**Texto para leer:**
# # # # #

No es éste el lugar para describir el mecanismo de la tetrarquía, inventado por Diocleciano como solución para el agudo problema de la sucesión imperial, entre otras cosas porque duró apenas quince años, caracterizados por su inestabilidad y la proliferación de guerras civiles. Baste decir que la década, tras el asesinato de Aureliano en 275, había sido incapaz de crear un mecanismo estable, tanto para la identificación de candidatos a la púrpura como para la ocupación del trono vacante.
Diocleciano, que subió al poder en 284, inició un intento innovador para proveer a ambas cosas. Su plan consistió en nombrar junto a él un Augusto junior con el que compartir la responsabilidad del cargo. Cada Augusto estaría asistido por un César, una organización que permitiría dividir entre cuatro personas el gobierno del imperio y asegurar sin problemas la continuidad cada vez que muriera un Augusto. La primera tetrarquía la compusieron Diocleciano y Maximiano, respectivamente en Oriente (E) y Occidente (O), mientras los Césares eran Galerio y Constancio Cloro.
Con una decisión sin precedentes, seguramente para probar el funcionamiento del mecanismo, ambos Augustos abdicaron en 305. Los Césares pasaron a Augustos y fueron nombrados dos nuevos Césares: Maximino Daia (E) y Severo (O), quedando así constituida la segunda tetrarquía.
Teóricamente el sistema estaba basado en el mérito personal, independiente de la cuna o del éxito militar, y estaba pensado para aportar estabilidad a las caóticas circunstancias que con frecuencia acompañaban la desaparición de un emperador. Pero falló ante las ambiciones dinásticas de Majencio, el hijo de Maximiano, y Constantino, el hijo de Constancio Cloro. Esta crisis surgió apenas un año después de quedar constituida la segunda tetrarquía.
Tras la muerte de Constancio en 306, los soldados proclamaron Augusto a Constantino en Britania, saltando por encima de la designación previa como César y sobre todo del ya nombrado César de Occidente, Severo. Por si esto fuera poco, Majencio se proclamó a sí mismo Augusto, mientras Severo recibió también la promoción. Las guerras civiles consiguientes introdujeron una era de inestabilidad que recordaba la mitad del s. III y hundieron la innovación en la ineficacia. Menos de quince años después de su instauración, la tetrarquía había muerto.

# # # # #

**Material proporcionado:**
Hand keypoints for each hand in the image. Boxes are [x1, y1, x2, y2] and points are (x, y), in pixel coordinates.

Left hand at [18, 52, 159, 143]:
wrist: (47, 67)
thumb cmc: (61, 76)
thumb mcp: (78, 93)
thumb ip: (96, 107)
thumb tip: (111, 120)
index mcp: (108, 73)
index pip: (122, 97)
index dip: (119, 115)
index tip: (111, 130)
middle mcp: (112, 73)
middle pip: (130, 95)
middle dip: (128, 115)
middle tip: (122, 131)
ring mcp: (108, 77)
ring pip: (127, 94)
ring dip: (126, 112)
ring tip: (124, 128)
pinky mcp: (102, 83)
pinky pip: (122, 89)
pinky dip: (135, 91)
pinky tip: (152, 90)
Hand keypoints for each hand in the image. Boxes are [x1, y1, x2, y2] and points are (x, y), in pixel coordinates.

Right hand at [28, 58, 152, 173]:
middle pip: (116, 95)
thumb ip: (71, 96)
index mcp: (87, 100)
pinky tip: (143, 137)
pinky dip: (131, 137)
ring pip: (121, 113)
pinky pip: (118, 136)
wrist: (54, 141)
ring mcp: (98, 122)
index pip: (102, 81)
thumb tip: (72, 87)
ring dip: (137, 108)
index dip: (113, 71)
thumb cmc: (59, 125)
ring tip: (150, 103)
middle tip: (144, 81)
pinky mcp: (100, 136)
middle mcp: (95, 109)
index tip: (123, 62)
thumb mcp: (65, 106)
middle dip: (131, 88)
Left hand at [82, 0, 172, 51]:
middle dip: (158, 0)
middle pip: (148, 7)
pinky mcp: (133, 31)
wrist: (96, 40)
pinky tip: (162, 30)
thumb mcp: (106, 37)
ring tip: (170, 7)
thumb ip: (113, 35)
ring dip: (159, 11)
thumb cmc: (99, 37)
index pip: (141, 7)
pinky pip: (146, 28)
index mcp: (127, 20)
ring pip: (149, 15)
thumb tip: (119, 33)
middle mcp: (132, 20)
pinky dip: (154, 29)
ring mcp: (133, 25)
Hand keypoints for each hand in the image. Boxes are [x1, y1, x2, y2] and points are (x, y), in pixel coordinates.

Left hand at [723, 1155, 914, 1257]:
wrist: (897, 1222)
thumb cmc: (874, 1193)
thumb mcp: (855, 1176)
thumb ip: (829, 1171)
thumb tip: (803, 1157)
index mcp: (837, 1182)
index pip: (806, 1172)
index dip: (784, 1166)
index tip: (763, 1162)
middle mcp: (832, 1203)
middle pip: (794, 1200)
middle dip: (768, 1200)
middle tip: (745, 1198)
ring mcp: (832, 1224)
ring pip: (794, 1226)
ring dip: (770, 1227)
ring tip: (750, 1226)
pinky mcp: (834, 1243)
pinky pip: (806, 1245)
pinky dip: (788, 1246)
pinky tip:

# # # # #

**Consigna 1:** En el texto sobre la tetrarquía, ¿en qué año abdicaron los dos Augustos?
**Consigna 2:** Transcribe del texto sobre la tetrarquía el fragmento que va desde "Tras la muerte" hasta "tetrarquía había muerto.".

**Respuesta 1:** En 305.

**Respuesta 2:**
Tras la muerte de Constancio en 306, los soldados proclamaron Augusto a Constantino en Britania, saltando por encima de la designación previa como César y sobre todo del ya nombrado César de Occidente, Severo. Por si esto fuera poco, Majencio se proclamó a sí mismo Augusto, mientras Severo recibió también la promoción. Las guerras civiles consiguientes introdujeron una era de inestabilidad que recordaba la mitad del s. III y hundieron la innovación en la ineficacia. Menos de quince años después de su instauración, la tetrarquía había muerto.